Sunday, June 26, 2022

Skimmers in Poseidos

Skimmers are floating vehicles based on the design of trilobites and other Cambrian and Permian arthropods.

I originally produced this small painting as a concept for a virtual-reality ride simulator. Note the riders seen through the windscreen of the main vehicle.

I included the artwork in the book First Flight, which is set in Poseidos, the high tech capital of ancient Dinotopia. In this spun-off sub-universe, people and dinosaurs challenge a dystopian society of drones, surveillance, and AI-powered robots, all of which have become increasingly relevant in the 23 years since the book came out.
(Link for signed copies)

Saturday, June 25, 2022

Dinotopia and Smithsonian

Dinotopia and Smithonian have a long history together. Here's some trivia:

• A paleontologist from the National Museum of Natural History, Dr. Michael Brett-Surman, was an early scientific consultant on the project. He and other Smithsonian colleagues dressed up in Dinotopian costumes and came on stage to answer questions after a lecture I gave in Washington. They knew the answer to every question the kids had.

• In September 1995, Dinotopia was featured on the cover of the Smithsonian magazine, together with a behind-the-scenes article. (There are signed copies in my online store.)

• In 2002, the National Museum of Natural History hosted an exhibition of original art from the books.

• The exhibition also included Arthur Denison's original journal of the lost world, complete with chain, lock, and writing in the footprint alphabet, stamped into what appeared to be its saurian leather cover.

Friday, June 24, 2022

How They Made Prehistoric Planet

This behind-the-scenes mini documentary (link to YouTube) shows how they made the nature documentary called Prehistoric Planet, which recreates the structure and movement of dinosaurs in strikingly believable ways.

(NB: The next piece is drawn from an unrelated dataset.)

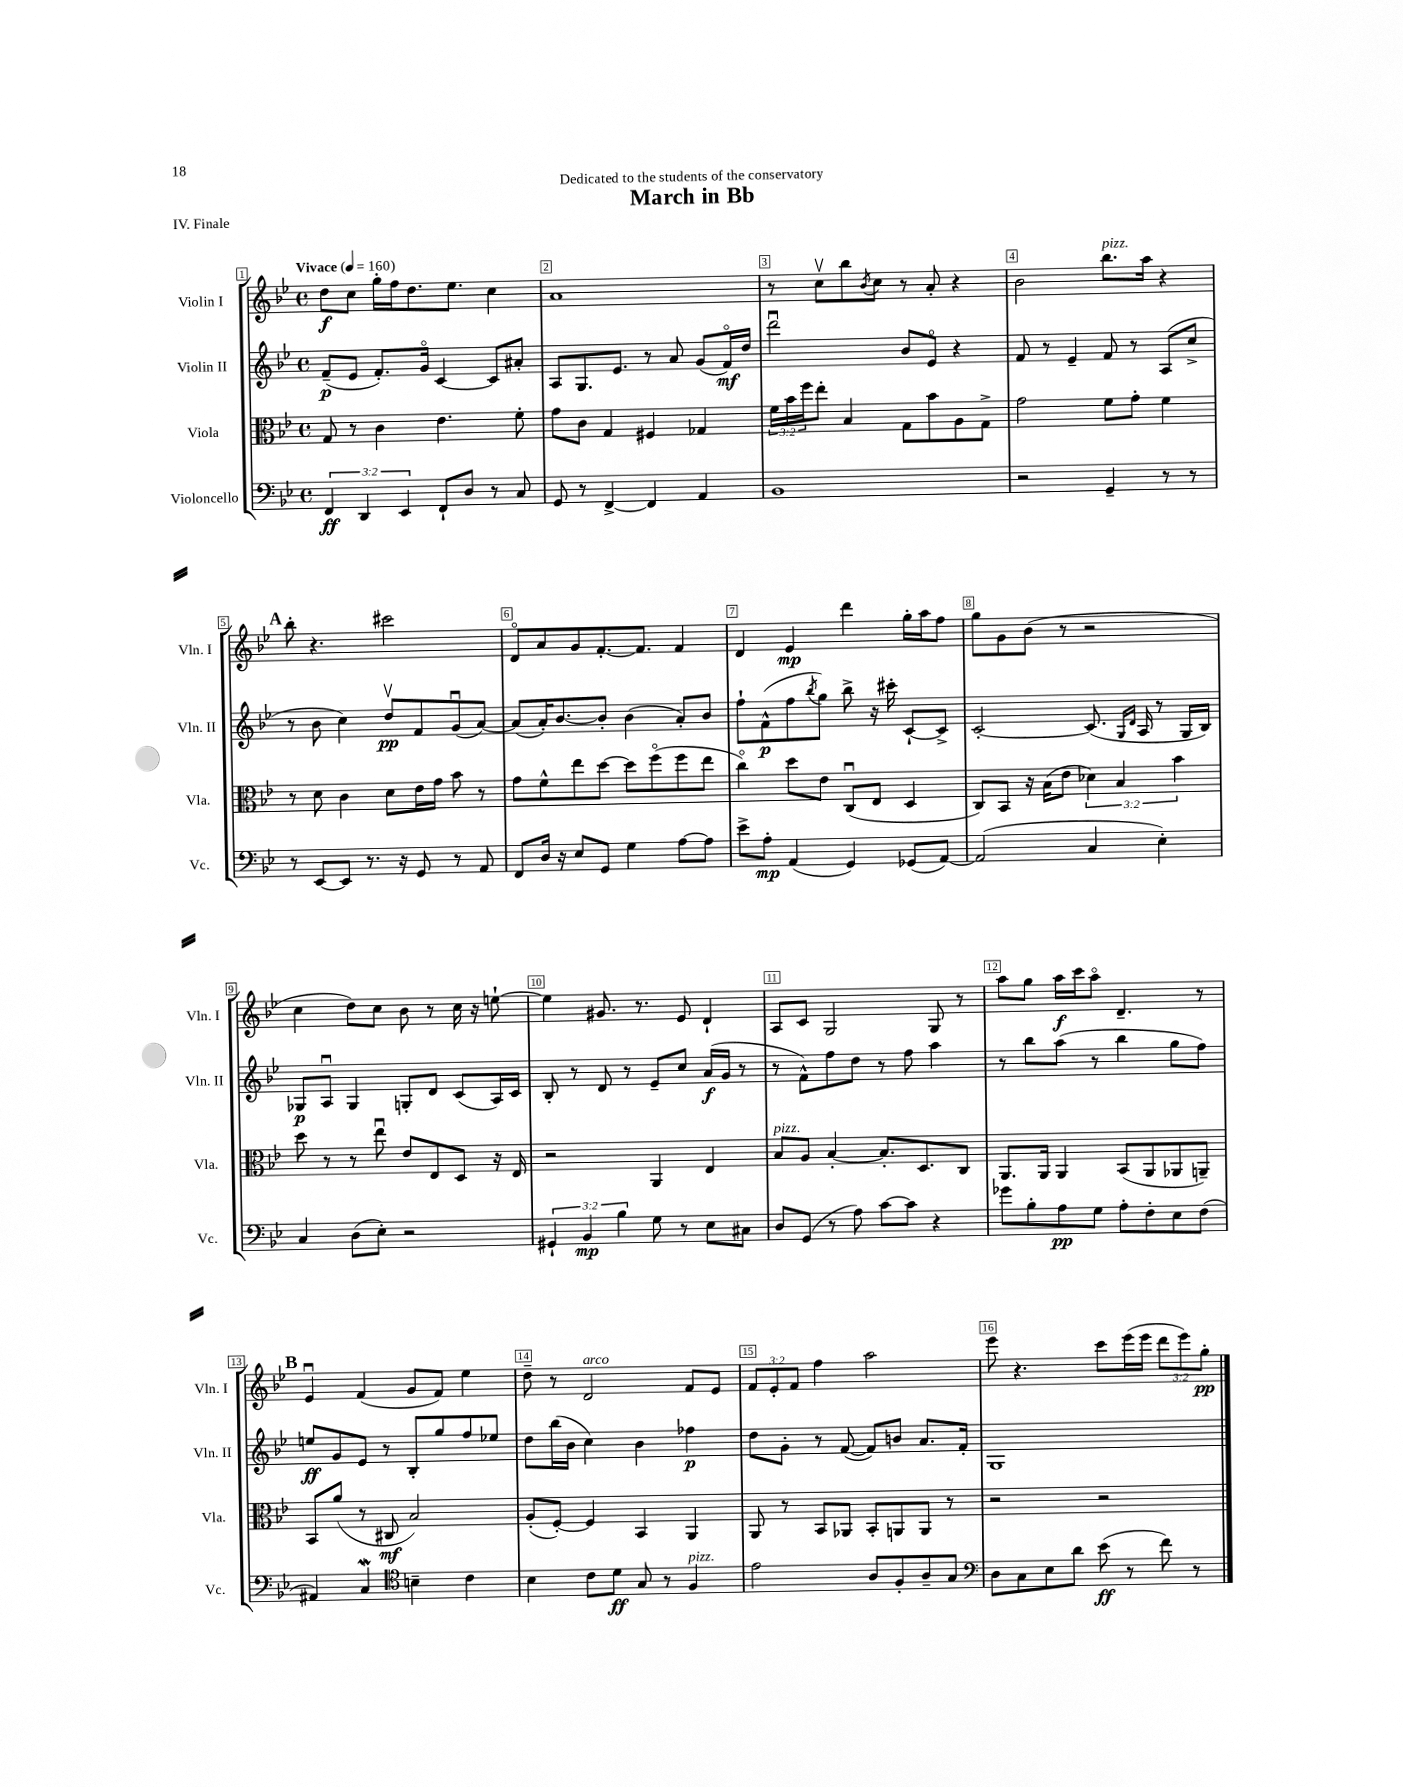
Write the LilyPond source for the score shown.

To match the photo-real look of a David Attenborough narrated nature documentary, they consulted with scientists, extrapolated from modern birds and other animals, and used the latest digital tools.

Thursday, June 23, 2022

Watkins Glen Study

The stream at the head of Watkins Glen in New York flows over fine-grained Devonian layers of sedimentary rock. 

Watkins Glen, Oil, 8x10"

When the layers were uplifted, they cracked through with joints that make straight sided, almost rectangular pools.

Tuesday, June 21, 2022

Mountain Stream

Here's another painting that started with a panel primed with a red or pink color. You can see that color in the shallows and in the little spaces left over between strokes.

Mountain Stream, oil on red-primed panel, 8x10" 

More on red priming in my new YouTube video.

Monday, June 20, 2022

Art of the Backdrop

 CBS produced this lively overview of the art of Hollywood painted backdrops, or "backings," as they're known in the business. (Link to YouTube)

Sunday, June 19, 2022

The Magic of Red Priming

I often prime the surface with a tint of an iron red before heading out to paint in opaque gouache, acrylic, or oil.

Red priming gets mostly covered up by opaques, but it gives a zesty contrast to the greens and blues.

Full video on YouTube


Saturday, June 18, 2022

Painting Over Red Priming

Red is the complement (or opposite) of green, so if you're using opaque paint to capture a scene with a lot green, a reddish or warm pinkish priming can activate your greenery and sky color like a spicy dash of hot sauce.

I demonstrate with a plein-air painting of a Kenworth cement mixer parked near the supermarket. Smooth stays cool in the shade, and my artist-pal Jim Mushett stops by to say hello.

Friday, June 17, 2022

Astronaut Sketch


Astronaut at the hatch door, oil on board.

This was a small, unused concept sketch for a science fiction paperback cover called "Steps of the Sun" by Walter Tevis, 1985. 

Summary of the book's plot from Ebay: "In a world where America’s power is rapidly being overshadowed by China’s, only one man has the wealth, resources, and courage to seek the mineral resources his country needs to reclaim its greatness. Ben Belson, the richest man in the world, lacks for nothing his wealth can buy -- but he is haunted by the memory of a barren and loveless childhood. When he travels to the stars in search of the mineral wealth America needs, he finds more than he bargains for -- and gets more than he ever believed was possible."

Thursday, June 16, 2022

Shin-Hanga Movement

During the late 19th and early 20th century, the exchange of artistic ideas between Europe and Japan went both ways. 

Hikari umi (Glittering Sea), by Hiroshi Yoshida (1926)

Japanese artists who produced the ukiyo-e prints were inspired by the subjects and styles of European impressionism, (which itself used ideas from ukiyo-e).

According to the Clark Art Institute, artists in the Shin-Hanga Movement were working in "an intense period of modernization and Westernization, and many shin-hanga artists appealed to consumers by creating works that evoked nostalgia for a premodern Japan."

YouTuber David Bull has produced some videos demonstrating the process.